Mais ce confort ne lui suffit pas.

"Quand on est Haïtien, on ne veut vivre que dans deux pays sur le continent: les Etats-Unis et le Canada", résume André.

Au-delà du seul rêve américain, il s'agit de pouvoir aider la famille restée au pays.

"Avec l'inflation (du real brésilien), je n'avais pas les moyens d'acheter des dollars pour les envoyer en Haïti", explique-t-il.

Peu importe qu'il jouisse d'une carte de résidence pour cinq ans au Brésil.

"Si je suis aux Etats-Unis, pour venir voir ma famille, ça me prendra deux heures et je peux trouver des billets à 300 dollars. Depuis le Brésil, il faut 1.000 dollars et les vols directs sont rares", explique André.

Eté 2021, il entame donc son périple vers le nord.

Après plusieurs vols internes au Brésil, puis des heures de bus à travers la Bolivie et le Pérou, il arrive en Colombie jusqu'à avoir devant lui le Darien Gap, une jungle menant au Panama.

Nombre de migrants perdent la vie dans ce passage obligé qui relie les deux parties du continent américain.

"Il nous est arrivé de boire l'eau d'une rivière puis, en aval, on voyait flotter un corps sans vie, un jeune qui aurait pu être utile à Haïti", souffle André.

- Dans la jungle, l'horreur -

En plus des traversées de cours d'eau et des journées de marche en pleine chaleur, les bandes criminelles font de la zone un enfer.

André raconte avoir croisé trois groupes de voleurs. Les deux premiers lui dérobent tout son argent liquide.

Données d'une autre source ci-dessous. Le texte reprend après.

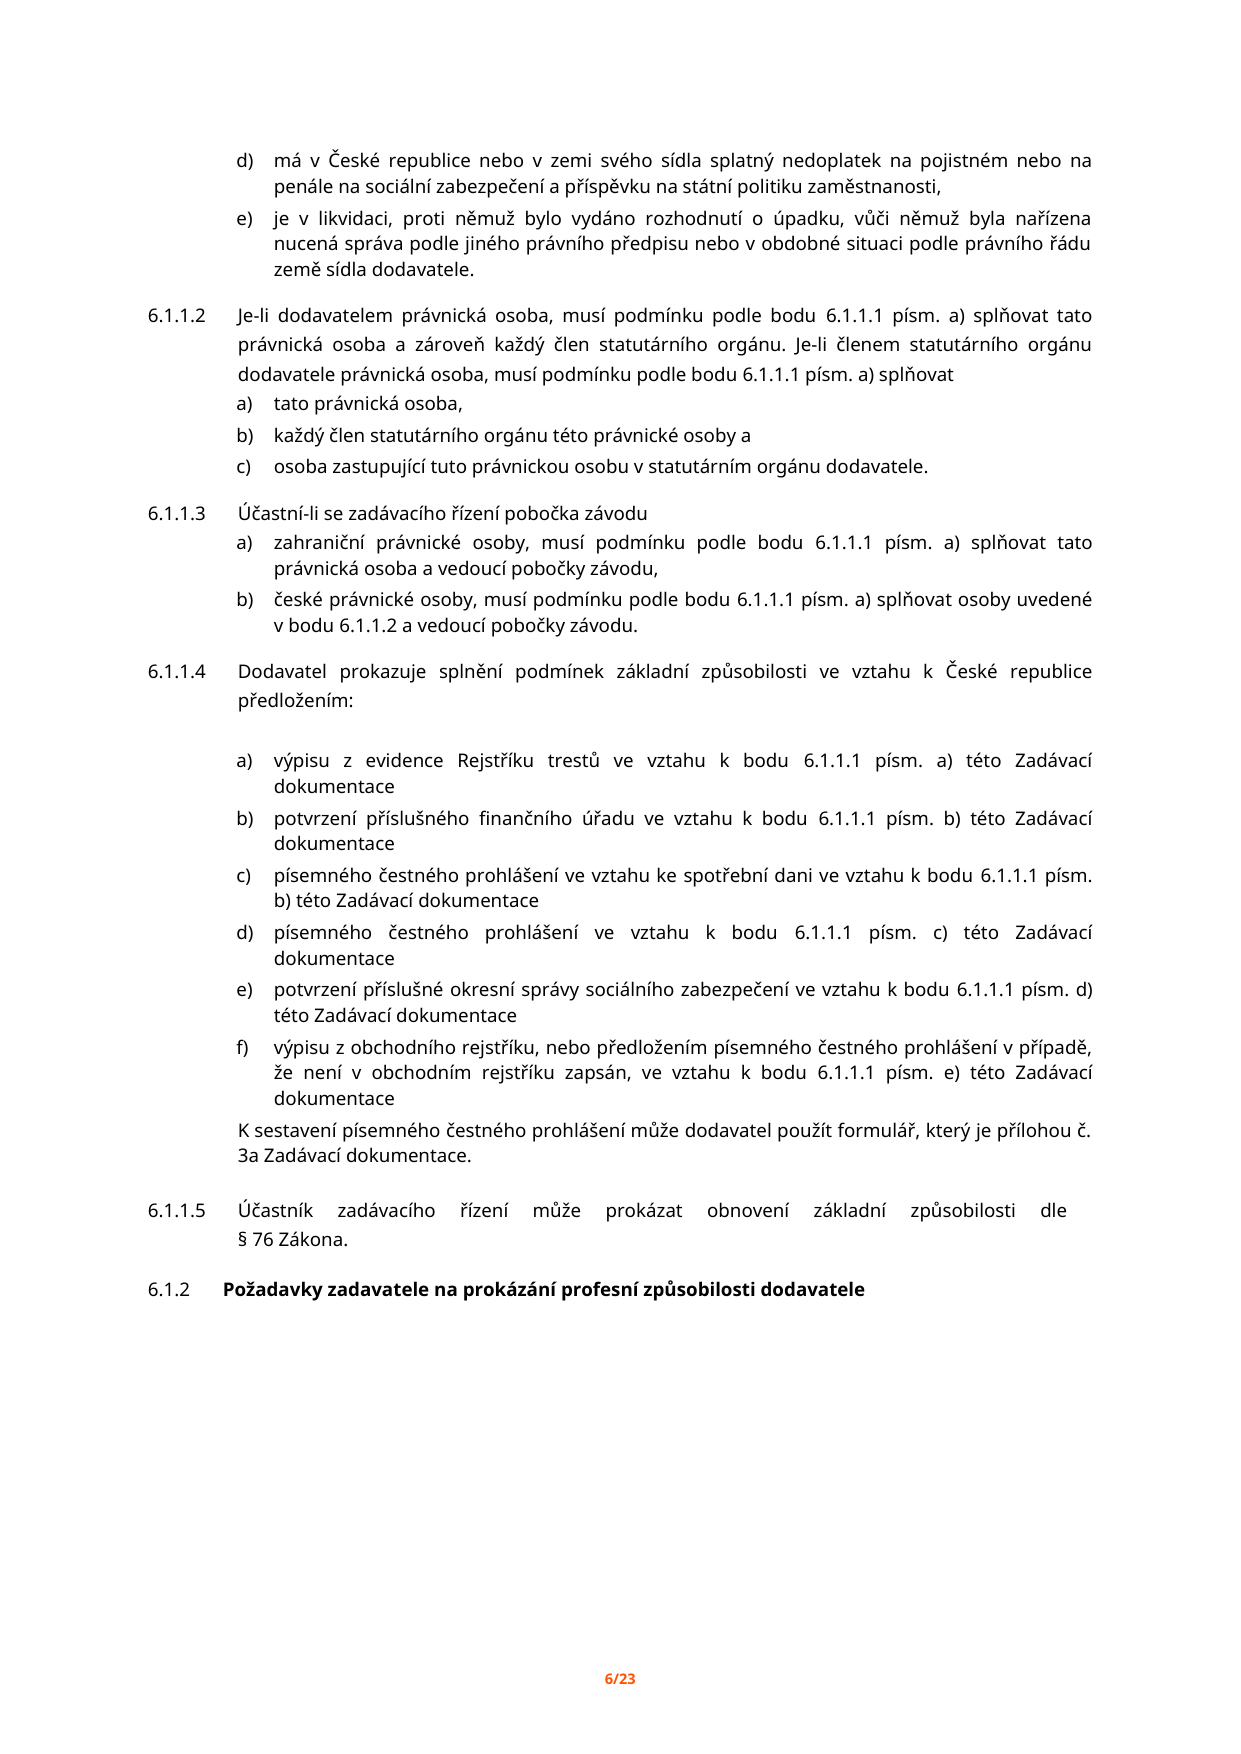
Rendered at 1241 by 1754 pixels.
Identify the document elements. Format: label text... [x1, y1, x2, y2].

list Požadavky zadavatele na prokázání profesní způsobilosti dodavatele [148, 1277, 1093, 1302]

Le troisième voulait lui prendre son téléphone, unique possession de valeur qui lui restait. Il a finalement pu le garder en échange de comprimés de paracétamol.

Le petit rire qu'il a en partageant l'anecdote s'éteint lorsqu'il repense à la suite.

"Après, ils ont violé deux enfants. Leurs parents n'avaient plus d'argent, donc ils ont pris les petites et sont allés les violer un peu plus loin".

A 11 et 12 ans, elles étaient les plus jeunes du groupe avec lequel André traversait le Darien.

"Leur père et leur mère sont là, à côté. On entend les cris mais personne ne peut rien dire sinon ils nous fusillaient", ajoute-t-il simplement.

Sorti de la jungle, il arrive rapidement vers le Mexique en voyageant le plus souvent en bus à travers le Costa Rica, le Nicaragua, le Honduras et le Guatemala.

Deux mois et près de 6.000 dollars plus tard, il finit, comme des milliers d'Haïtiens dont les images ont suscité l'émoi aux Etats-Unis, sous le pont qui mène à Del Rio, au Texas.

Mais son pays de rêve lui fait prendre, quatre ans après son départ, un vol retour vers Haïti.

Pestant contre la poussière levée par les habituels embouteillages de Port-au-Prince, André accuse le coup.

"Tant qu'on est en vie, on peut recommencer mais ça me fait vraiment mal", reconnaît le trentenaire devant la barrière de l'aéroport où il est arrivé la veille.

"Rester en Haïti? Vu l'instabilité politique, la situation de la santé, l'éducation... C'est désolant. Je ne peux pas rester dans un pays comme ça", conclut-il en devisant déjà sur la trajectoire qu'il pourrait emprunter à sa prochaine tentative.